Moreover, the results of the present study can create a novel scientific perspective in the field of health risk assessment due to occupational exposure to nanomaterials.

Limitations of the study

Although the PFHRA method in this work provides several of the advantages listed above, there are still some limitations and a need for additional research in the following claims. However, further research is needed to validate the proposed approach using additional case studies and to refine the methodology based on feedback from industry experts. On the other hands, three parameters, OL, PE, and TE, were considered in this method to determine the RM. However, there are additional sub-factors for these parameters that are likely to influence the RM for NMs. In this regard, the study of Nina Elizabeth Landvik and et al. might be used47. In this manuscript, criteria for grouping NMs have been comprehensively introduced in order to facilitate hazard and risk assessment of NMs. They could be taken into account in the risk assessment for further study. To lessen uncertainty in HRA, more data (e.g., NMs data) must be collected, and another approach must be developed (e.g., incorporating dynamic techniques machine learning for example fuzzy neural network model). The expansion of the proposed approach with other fuzzy set types, such as neutrosophic sets, Fermatean fuzzy sets, circular intuitionistic fuzzy sets and Decomposed fuzzy sets. These viewpoints may be employed in future work for a more comprehensive quantitative and qualitative HRA for NMs.

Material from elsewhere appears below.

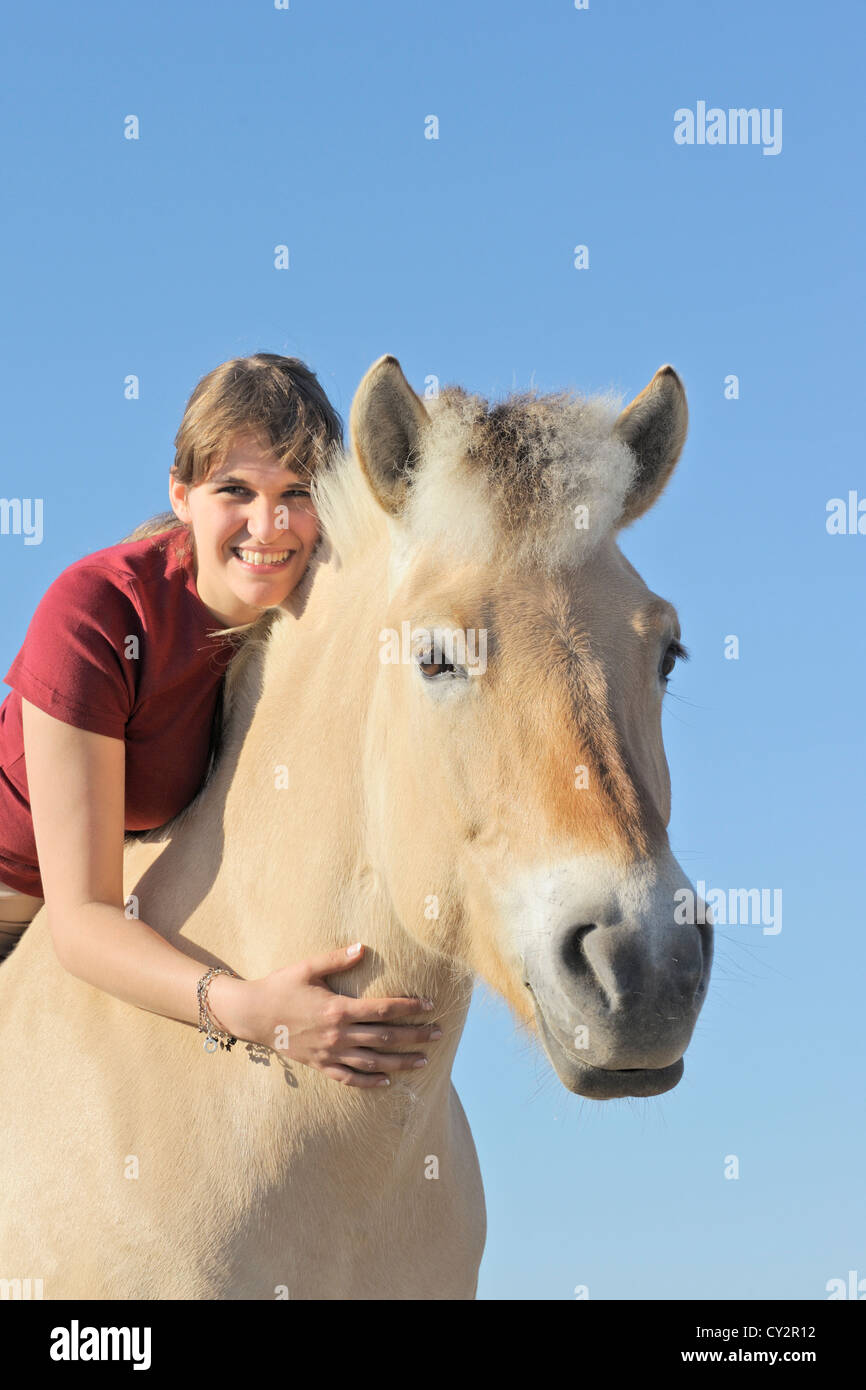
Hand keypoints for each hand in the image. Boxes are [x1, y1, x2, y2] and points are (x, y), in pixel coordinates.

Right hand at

While the Pythagorean Fuzzy AHP and Fuzzy Inference System offer a more comprehensive and accurate assessment of health risks associated with the use of nanomaterials in manufacturing, there may be practical challenges in implementing these methods in a workplace environment. For example, there may be limitations in data availability or accessibility, or challenges in communicating complex risk assessment results to decision-makers in the industry. Addressing these challenges and developing strategies to overcome them will be critical to ensuring the successful implementation and adoption of this integrated approach in real-world settings.